Anyone interested in explaining the math behind this?

I have a decent understanding of math and it is really starting to grind my gears that I cant come to the same percentages that are listed online. How would you calculate the percentage of pairing up either card by the river?

Using AK as the hole cards, my take is 6/50 + 6/49 + 6/48 + 6/47 + 6/46. This however would give me roughly 65% chance. I know that can't be right. I have seen other people explain it by taking the chances of each card NOT pairing and multiplying those odds but how come the calculation cannot be done this way? Can someone explain why my method is wrong? Its killing me!!
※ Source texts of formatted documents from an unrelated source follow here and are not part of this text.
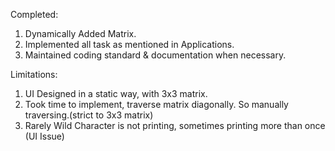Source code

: Completed:
1. Dynamically Added Matrix.
2. Implemented all task as mentioned in Applications.
3. Maintained coding standard & documentation when necessary.

Limitations:
1. UI Designed in a static way, with 3x3 matrix.
2. Took time to implement, traverse matrix diagonally. So manually traversing.(strict to 3x3 matrix)
3. Rarely Wild Character is not printing, sometimes printing more than once (UI Issue)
You can't calculate the chance of it happening directly. For your question, the correct method of calculating the answer is to calculate the chance of it not happening then subtracting that from 1.

So, it would look like this: 1 - (44/50)*(43/49)*(42/48)*(41/47)*(40/46)= 1 - 130320960/254251200 = 1 - 0.5125 = 0.4875 = 48.75% to pair one of your hole cards by the river.

48.75% is an excellent number but is not the percentage for pairing one of the hole cards. That percentage is less than the 48.75%, but probably not much. I'm sure I have the exact percentage at home, or can figure it out here at work, but time doesn't allow it right now.

The difference between that percentage and 48.75% is the additional chances of extra Aces and Kings resulting in two pair, trips, full houses, or quads.

The technique that Jack Daniels used is great for calculating, or at least estimating, the answer to a lot of poker math questions.

Well the OP was about pairing one and only one of your hole cards by the river. So I'd alter my previous equation as follows which can be calculated directly:

6/50*44/49*43/48*42/47*41/46 = 19548144/254251200 = 0.0769 = 7.69%

So chance of pairing exactly one of your hole cards (no more no less and no care about straights or flushes) by the river is 7.69% unless I botched typing on the calculator.

I guess I couldn't let this go until I figured it out. It's been almost 40 years since my advanced statistics course at xPI so this probably isn't as pretty as it could be.

The odds of pairing exactly one card with the first card of the flop is (6/50) x (44/49) x (43/48) x (42/47) x (41/46) or approximately 7.69%.

The odds of pairing exactly one card with the second card of the flop is (44/50) x (6/49) x (43/48) x (42/47) x (41/46) or the same 7.69%.

Because the card can be paired in any of the five positions, the percentage is 5 x 7.69% or approximately 38.45%.

That means that the chance of two pair (AAKK), trips (AAA, KKK), full house (AAAKK, KKKAA), and quads (AAAA, KKKK) is 48.75-38.45 or 10.30%.

Looking at my Excel spreadsheet, it looks like the odds of pairing exactly one of these cards on the flop is almost 29%.

If anyone finds fault with MY math, please attribute it to getting ooooooooolderrrrrr.

I guess it's not that easy. After all, it took two of us to figure it out!

Basically they already did all the math but just wanted to comment on the logic of the OP a lot of people seem to think they can add the probabilities of 2 independent events and get the probability that one of them happens. Note that this means if there's a 70% chance of rain on Saturday and a 70% chance of rain on Sunday there must be a 140% chance of rain for the weekend. You can only add when the events are mutually exclusive, thus it cannot be both of them. To solve this you can either add them together then subtract when both are (in the rain example 140% - 70%*70% = 91%) or do like JD did which is usually easier and find the odds that they don't both not happen (1 - 30%*30% = 91%).

Joeslick much appreciated so this would be the equation of calculating it directly. And as Zachvac stated it would be easier to calculate the percentages of it not happening, I was absolutely frustrated that I could not come up with the proper formula of the "harder" way. Thank you so much guys. I can play poker in peace now.